In the machine learning examples, we have already shown the importance of split training and splitting data. However, a rough trial is not enough. Because if we randomly assign a training and testing data, it could be bias. We could improve it by cross validation.
First, let's review how we split training and spliting:
In [1]:
from sklearn.datasets import load_iris
from sklearn.cross_validation import train_test_split
from sklearn.neighbors import KNeighborsClassifier
from sklearn import metrics
In [2]:
# read in the iris data
iris = load_iris()
# create X (features) and y (response)
X = iris.data
y = iris.target
In [3]:
# use train/test split with different random_state values
X_train, X_test, y_train, y_test = train_test_split(X, y, random_state=4)
# check classification accuracy of KNN with K=5
knn = KNeighborsClassifier(n_neighbors=5)
knn.fit(X_train, y_train)
y_pred = knn.predict(X_test)
print(metrics.accuracy_score(y_test, y_pred))
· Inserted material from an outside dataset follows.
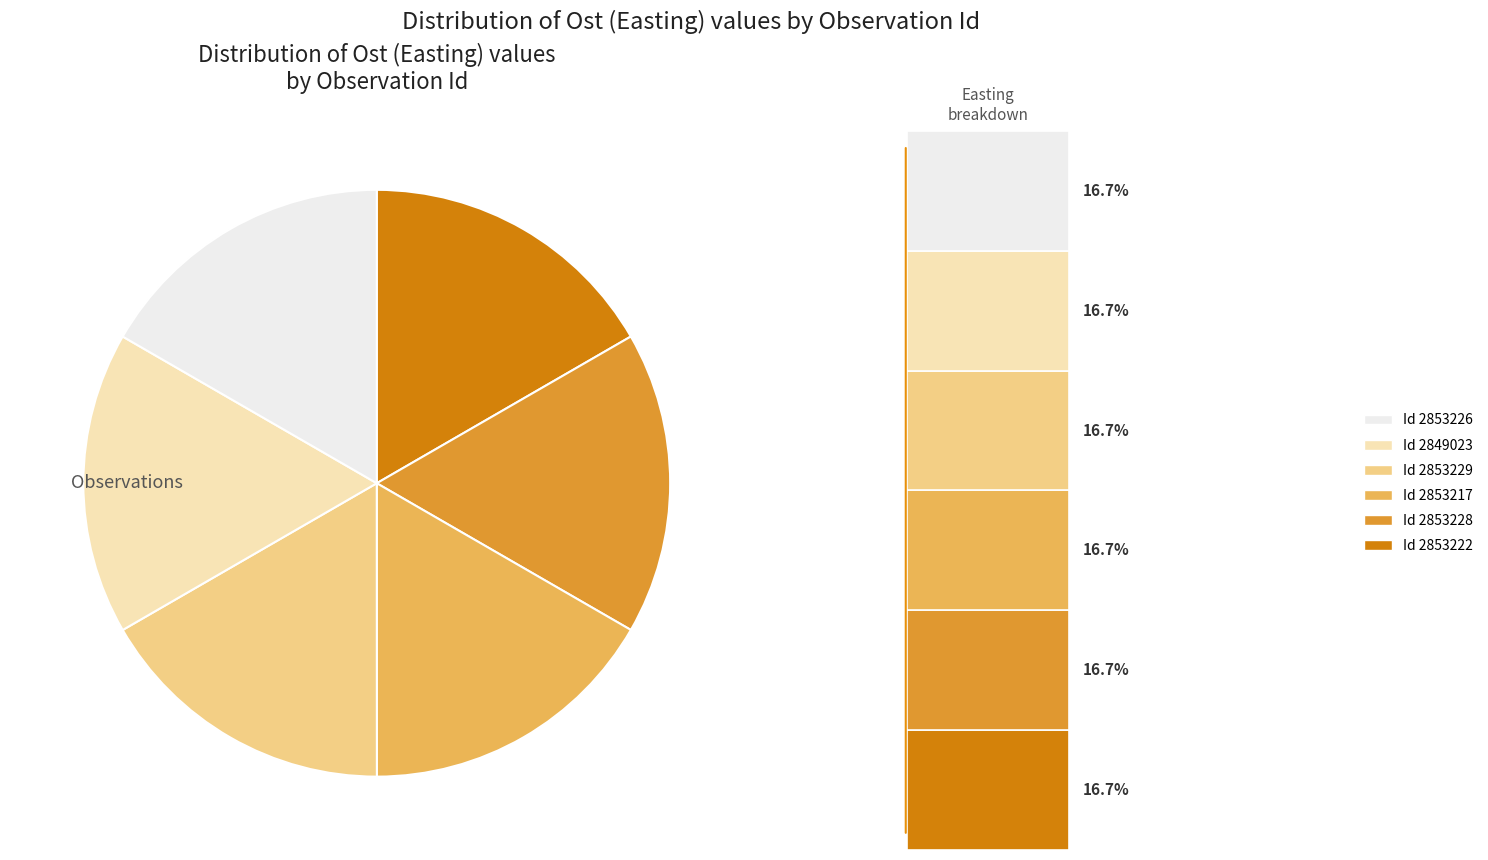

Does any single category account for the majority?

No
Question 1: If you haven't learn KNN, please first search it and please answer this simple question: Is it a supervised learning or an unsupervised learning? Also please answer, in the previous example, what does n_neighbors=5 mean?
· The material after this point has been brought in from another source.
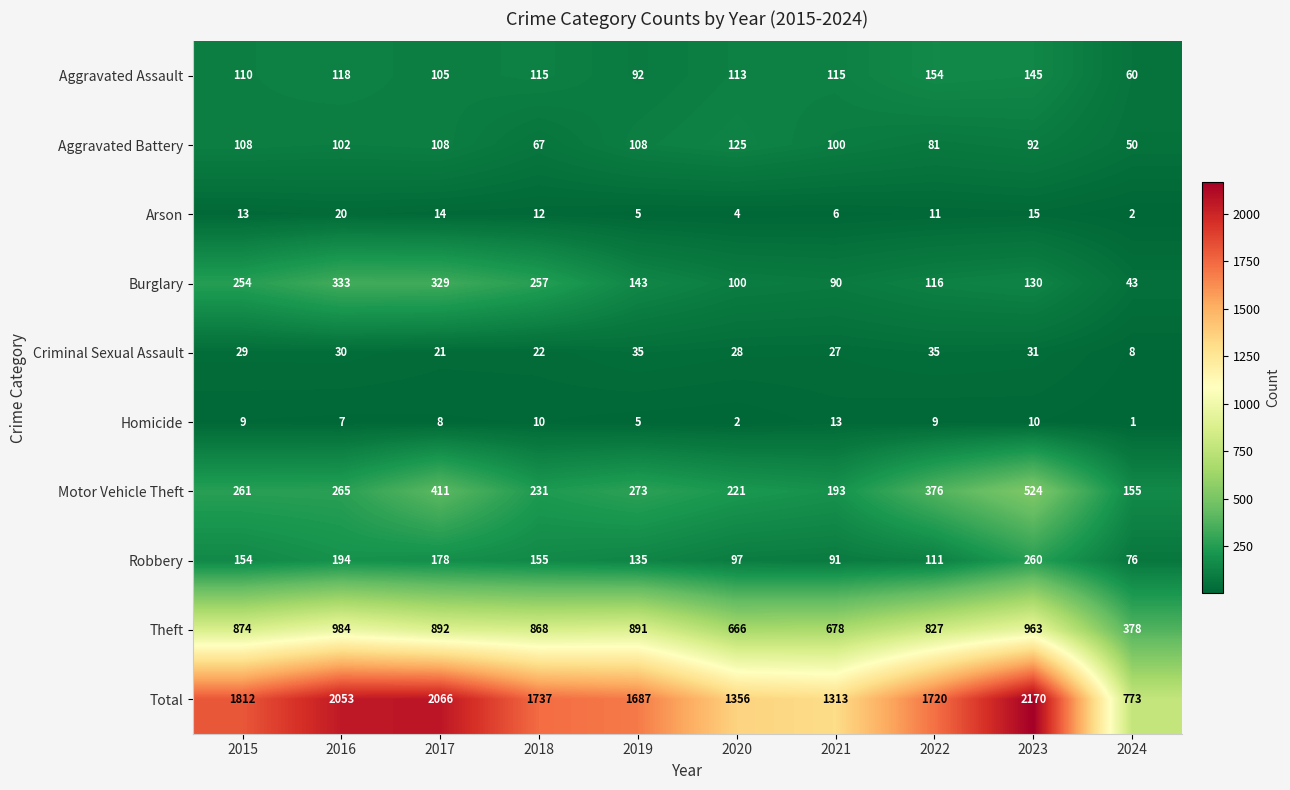

True or false: Criminal Sexual Assault has a value of 2 at 2024.

False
Answer: Double click this cell and input your answer here.
In [7]:
from sklearn.cross_validation import cross_val_score
In [10]:
# 10-fold cross-validation with K=5 for KNN (the n_neighbors parameter)
# First we initialize a knn model
knn = KNeighborsClassifier(n_neighbors=5)
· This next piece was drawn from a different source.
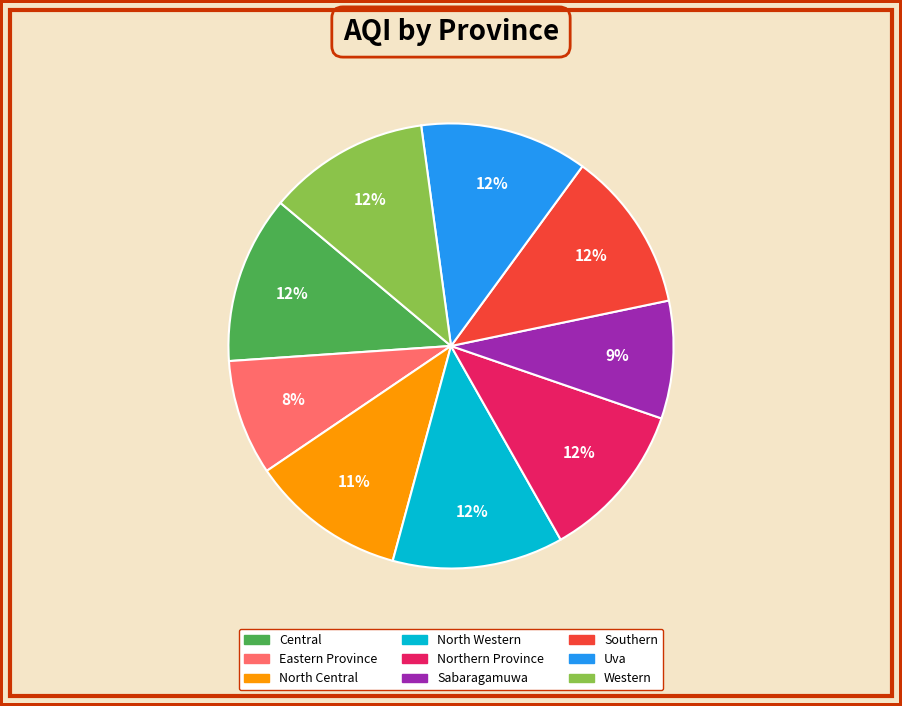

How many slices are in this pie chart?

9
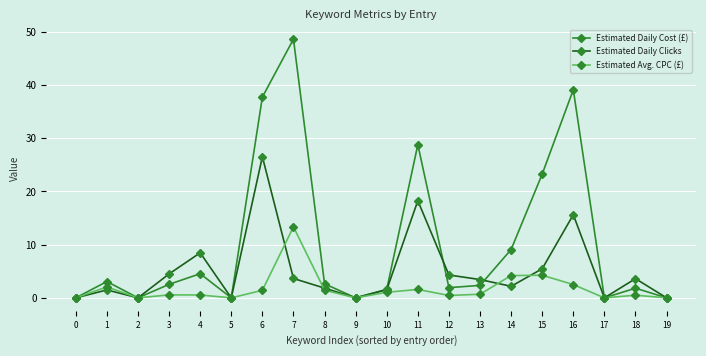

How many data points in Estimated Daily Clicks are less than 3?

10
# Secondly we use cross_val_scores to get all possible accuracies.
# It works like this, first we make the data into 10 chunks.
# Then we run KNN for 10 times and we make each chunk as testing data for each iteration.
scores = cross_val_score(knn, X, y, cv=10, scoring='accuracy')
print(scores)
In [9]:
# use average accuracy as an estimate of out-of-sample accuracy
print(scores.mean())
From this example, we could see that if we just split training and testing data for just once, sometimes we could get a very "good model and sometimes we may have got a very ""bad" model. From the example, we could know that it is not about model itself. It is just because we use different set of training data and test data.
From the previous example, we may have question, how we choose the parameter for knn? (n_neighbors=?). A good way to do it is called tuning parameters. In this exercise, we could learn how to tune your parameter by taking the advantage of corss-validation.
Goal: Select the best tuning parameters (aka "hyperparameters") for KNN on the iris dataset
From the above example, we know that, if we set number of neighbors as K=5, we could get an average accuracy as 0.97. However, if we want to find a better number, what should we do? It is very straight forward, we could iteratively set different numbers for K and find what K could bring us the best accuaracy.
In [ ]:
# search for an optimal value of K for KNN
# Suppose we set the range of K is from 1 to 31.
k_range = list(range(1, 31))
# An list that stores different accuracy scores.
k_scores = []
for k in k_range:
# Your code:
# First, initilize a knn model with number k
# Second, use 10-fold cross validation to get 10 scores with that model.
k_scores.append(scores.mean())
In [ ]:
# Make a visuliazaion for it, and please check what is the best k for knn
import matplotlib.pyplot as plt
%matplotlib inline
# plot the value of K for KNN (x-axis) versus the cross-validated accuracy (y-axis)
plt.plot(k_range, k_scores)
plt.xlabel('Value of K for KNN')
plt.ylabel('Cross-Validated Accuracy')
In [11]:
# 10-fold cross-validation with the best KNN model
knn = KNeighborsClassifier(n_neighbors=20)
print(cross_val_score(knn, X, y, cv=10, scoring='accuracy').mean())
In [ ]:
# How about logistic regression? Please finish the code below and make a comparison.
# Hint, please check how we make it by knn.
from sklearn.linear_model import LogisticRegression
# initialize a logistic regression model here.
# Then print the average score of logistic model.